The Boiling Crab
- Type: Private
- Industry: Foodservice
- Founded: 2004
- Founders: Sinh Nguyen Dada Ngo
- Number of locations: 30 (2024)
- Area served: Southwestern United States
- Website: theboilingcrab.com

= The Boiling Crab =

American restaurant chain

The Boiling Crab is an American restaurant chain serving food from Cajun cuisine. Founded in 2004, the chain has 30 restaurants, mostly in California.

==History==
The Boiling Crab was founded by Sinh Nguyen and Dada Ngo, a Vietnamese husband-and-wife couple. Nguyen's family mainly worked as crabbers or fishermen in the small Texan town of Seadrift. They opened the chain's first restaurant in 2004 in Garden Grove's Little Saigon. Its popularity has caused many other, similar Cajun restaurants to appear in Southern California. It opened its first intercontinental location in the Kakaʻako district of Honolulu, Hawaii, in 2016. The first international restaurant was opened in May 2020 in Shanghai. Locations in Australia started operation in early 2021. 2021 was also when a Boiling Crab in Washington, D.C., opened, in July of that year. Meanwhile, a Harvard Square location in Cambridge, Massachusetts, began business in early 2022.

==Menu==
The chain offers ten different seafood options to choose from: blue crab, dungeness crab, lobster, shrimp, crayfish, oysters, clams, mussels, and the legs of a snow crab or red king crab. Frozen crayfish are used when they are off-season. After a customer has selected their choice of meat, they can choose from four sauces: Rajun Cajun, Lemon Pepper, Garlic Butter, and their trademarked "The Whole Sha-Bang!", their signature sauce combining the former three into one. Finally, the consumer will then pick the level of spice that the seafood will have. Other menu items include gumbo, corn on the cob, andouille, potatoes, french fries, sweet potato fries, calamari, chicken tenders, and catfish. The Shanghai location has four more items than the American ones: the edible crab, Chinese mitten crab, whiteleg shrimp, and the New Zealand green-lipped mussel.

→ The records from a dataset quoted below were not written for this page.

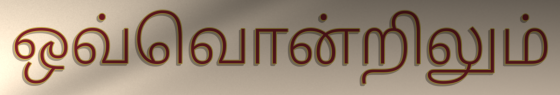
ஒவ்வொன்றிலும்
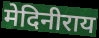
मेदिनीराय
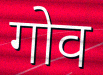
गोव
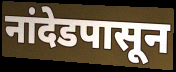
नांदेडपासून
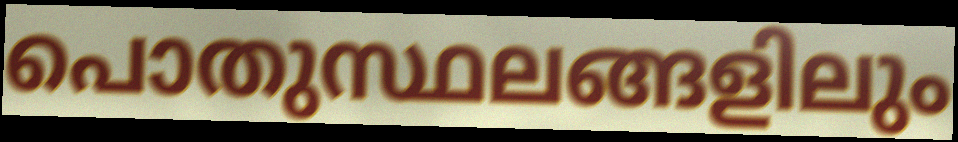
പൊതുസ്ഥലങ്ങളിലും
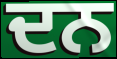
ਦਨ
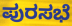
ಪುರಸಭೆ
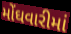
મોંઘવારીમાં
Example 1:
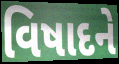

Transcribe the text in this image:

વિષાદને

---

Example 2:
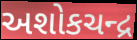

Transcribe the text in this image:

અશોકચન્દ્ર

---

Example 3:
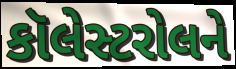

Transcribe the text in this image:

કૉલેસ્ટરોલને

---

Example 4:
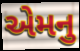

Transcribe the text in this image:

એમનુ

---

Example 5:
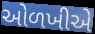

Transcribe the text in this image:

ઓળખીએ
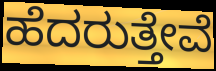
ಹೆದರುತ್ತೇವೆ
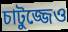
চাটুজ্জেও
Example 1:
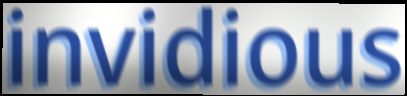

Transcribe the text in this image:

invidious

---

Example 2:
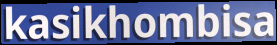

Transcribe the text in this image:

kasikhombisa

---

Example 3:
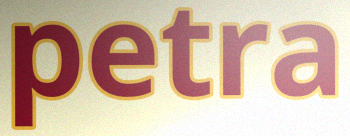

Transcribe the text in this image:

petra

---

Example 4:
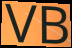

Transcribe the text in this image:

VB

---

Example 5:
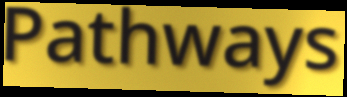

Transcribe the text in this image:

Pathways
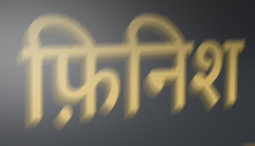
फ़िनिश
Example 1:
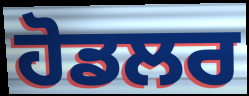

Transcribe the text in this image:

ਹੋਡਲਰ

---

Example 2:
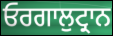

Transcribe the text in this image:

ਓਰਗਾਲੁਟ੍ਰਾਨ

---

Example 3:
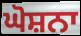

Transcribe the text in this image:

ਘੋਸ਼ਨਾ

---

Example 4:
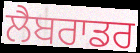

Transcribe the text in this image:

ਲੈਬਰਾਡਰ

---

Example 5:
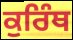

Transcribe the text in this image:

ਕੁਰਿੰਥ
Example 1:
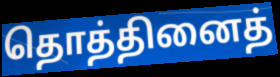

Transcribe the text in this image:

தொத்தினைத்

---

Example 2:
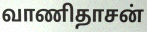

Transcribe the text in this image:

வாணிதாசன்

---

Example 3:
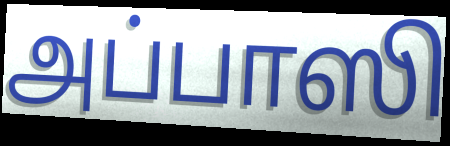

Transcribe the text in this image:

அப்பாஸி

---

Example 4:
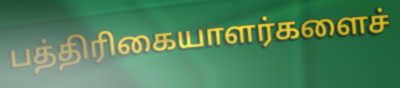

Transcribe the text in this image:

பத்திரிகையாளர்களைச்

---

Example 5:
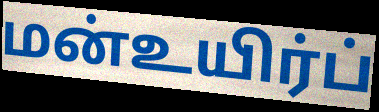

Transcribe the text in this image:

மன்உயிர்ப்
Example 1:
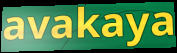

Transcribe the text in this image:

avakaya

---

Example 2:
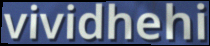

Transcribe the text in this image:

vividhehi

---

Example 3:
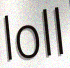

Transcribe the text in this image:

loll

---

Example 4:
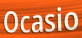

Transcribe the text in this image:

Ocasio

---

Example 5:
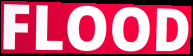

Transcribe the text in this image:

FLOOD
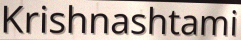
Krishnashtami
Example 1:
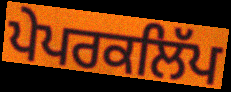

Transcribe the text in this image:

ਪੇਪਰਕਲਿੱਪ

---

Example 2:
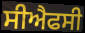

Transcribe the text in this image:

ਸੀਐਫਸੀ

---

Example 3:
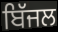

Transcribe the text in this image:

ਬਿੱਜਲ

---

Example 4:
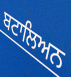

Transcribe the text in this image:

ਬਟਾਲਿਅਨ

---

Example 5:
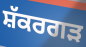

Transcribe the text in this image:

ਸ਼ੱਕਰਗੜ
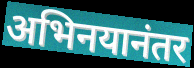
अभिनयानंतर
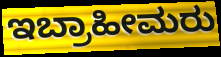
ಇಬ್ರಾಹೀಮರು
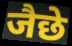
जैछे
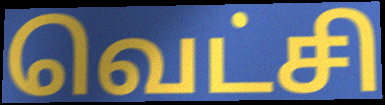
வெட்சி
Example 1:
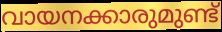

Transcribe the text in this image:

Customers eat with their hands and are provided bibs to ensure food does not accidentally stain their clothes. The tables are covered in butcher paper.

==Locations==
The majority of The Boiling Crab's thirty restaurants are located in California. Of these sixteen, twelve can be found in Southern California, while the other four are in the North, with two each in San Jose and Sacramento. The only other American state with more than one location is Texas, with restaurants in Dallas, Plano, and Austin. In the United States, the chain is also found in Nevada, Hawaii, Florida, Massachusetts, and Virginia, in the cities of Las Vegas, Honolulu, South Miami, Cambridge, and Richmond, respectively. There is also a restaurant in Washington, D.C. In addition to the ones in the U.S., The Boiling Crab also has five international locations. Three of those are in Australia, with two in Melbourne and one in Sydney. The others are in Riyadh in Saudi Arabia and Shanghai in China.